The objective of the present study was to examine whether the difference in brachial–aortic systolic BP was associated with LV diastolic dysfunction in subjects without hypertension or any heart disease. The role of brachial–aortic systolic BP difference in diastolic dysfunction in subjects with similar and normal pressure of peripheral artery is contentious. The present study demonstrates that ΔBP was associated with diastolic dysfunction in subjects after adjusting for age, sex, BMI, and PP. The amplification of systolic BP when moving from the aorta to the periphery was correlated with diastolic dysfunction in subjects without hypertension. Noninvasive estimation of central BP by automated applanation tonometry is a simple and inexpensive test. Therefore, the measurement of central BP may play a useful role in reflecting diastolic dysfunction despite normal BP at the brachial artery.
The results of the present study are similar to those of an earlier report that central PP derived from the second shoulder of the radial waveform, which does not require a generalized transfer function to radial waves, is associated with cardiovascular target-organ changes independent of brachial BP.12 Another study reported that arterial wave reflection was independently associated with incident cardiovascular events and strongly associated with incident congestive heart failure.13 The Strong Heart Study demonstrated that noninvasively determined central PP was related more strongly to vascular hypertrophy, extent of atherosclerosis, and cardiovascular events than brachial BP in the general population.14
To our knowledge, diastolic dysfunction is associated with older age, female sex, and a history of hypertension. Despite similar peripheral PP, the central hemodynamics reflecting arterial stiffness differ between men and women.15 In this study, diastolic dysfunction was not associated with sex.

--- Data extract ---
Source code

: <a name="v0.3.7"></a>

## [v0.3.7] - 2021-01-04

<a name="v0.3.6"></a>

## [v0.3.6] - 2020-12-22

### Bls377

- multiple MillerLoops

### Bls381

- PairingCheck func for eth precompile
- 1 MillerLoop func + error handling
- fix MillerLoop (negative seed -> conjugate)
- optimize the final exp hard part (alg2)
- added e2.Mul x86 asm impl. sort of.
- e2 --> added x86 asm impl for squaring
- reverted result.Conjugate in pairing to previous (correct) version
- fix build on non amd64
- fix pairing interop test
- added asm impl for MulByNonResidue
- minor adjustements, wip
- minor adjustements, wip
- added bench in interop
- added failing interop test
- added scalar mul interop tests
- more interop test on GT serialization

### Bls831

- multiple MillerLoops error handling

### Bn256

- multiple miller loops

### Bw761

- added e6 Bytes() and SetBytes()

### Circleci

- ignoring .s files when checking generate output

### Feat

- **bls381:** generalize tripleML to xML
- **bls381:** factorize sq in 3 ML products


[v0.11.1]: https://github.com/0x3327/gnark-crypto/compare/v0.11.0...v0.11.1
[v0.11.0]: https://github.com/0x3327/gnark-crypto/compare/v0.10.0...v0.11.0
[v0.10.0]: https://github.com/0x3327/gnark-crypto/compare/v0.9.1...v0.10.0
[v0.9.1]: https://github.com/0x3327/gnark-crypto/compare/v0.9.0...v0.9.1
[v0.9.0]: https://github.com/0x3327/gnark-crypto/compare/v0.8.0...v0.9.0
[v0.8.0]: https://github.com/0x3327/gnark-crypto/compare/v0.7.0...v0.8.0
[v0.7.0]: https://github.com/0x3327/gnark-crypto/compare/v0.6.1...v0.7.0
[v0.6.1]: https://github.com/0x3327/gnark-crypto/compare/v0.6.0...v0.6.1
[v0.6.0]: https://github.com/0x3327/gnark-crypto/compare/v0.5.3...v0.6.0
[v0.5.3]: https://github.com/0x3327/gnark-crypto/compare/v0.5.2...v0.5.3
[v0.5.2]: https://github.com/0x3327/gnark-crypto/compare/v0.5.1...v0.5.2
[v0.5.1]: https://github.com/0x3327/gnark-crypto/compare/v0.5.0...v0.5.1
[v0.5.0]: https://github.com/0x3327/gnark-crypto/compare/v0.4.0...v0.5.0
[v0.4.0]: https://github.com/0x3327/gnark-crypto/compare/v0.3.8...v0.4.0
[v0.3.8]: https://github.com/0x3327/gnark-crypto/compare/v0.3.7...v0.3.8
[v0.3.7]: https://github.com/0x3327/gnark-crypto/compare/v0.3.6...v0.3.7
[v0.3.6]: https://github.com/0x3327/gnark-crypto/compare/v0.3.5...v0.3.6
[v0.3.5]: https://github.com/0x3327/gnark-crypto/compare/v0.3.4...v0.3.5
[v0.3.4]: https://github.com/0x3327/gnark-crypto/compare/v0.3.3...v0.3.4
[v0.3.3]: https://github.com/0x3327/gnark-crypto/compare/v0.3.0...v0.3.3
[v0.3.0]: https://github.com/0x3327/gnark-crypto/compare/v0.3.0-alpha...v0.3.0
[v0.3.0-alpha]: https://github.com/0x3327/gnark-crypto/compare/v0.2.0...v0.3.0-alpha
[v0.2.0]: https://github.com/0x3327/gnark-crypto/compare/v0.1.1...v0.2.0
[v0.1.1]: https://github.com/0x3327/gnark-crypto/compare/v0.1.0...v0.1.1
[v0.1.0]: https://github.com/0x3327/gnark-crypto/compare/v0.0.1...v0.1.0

--- What you are asked to do ---
Using the blood pressure study text, answer each question on its own line:
(a) Which four factors was the association between ΔBP and diastolic dysfunction adjusted for?
(b) What did the Strong Heart Study find noninvasively determined central PP to be more strongly related to than brachial BP?
(c) Was diastolic dysfunction associated with sex in this study?

--- Response area ---
(a) Age, sex, BMI, and PP.
(b) Vascular hypertrophy, extent of atherosclerosis, and cardiovascular events.
(c) No.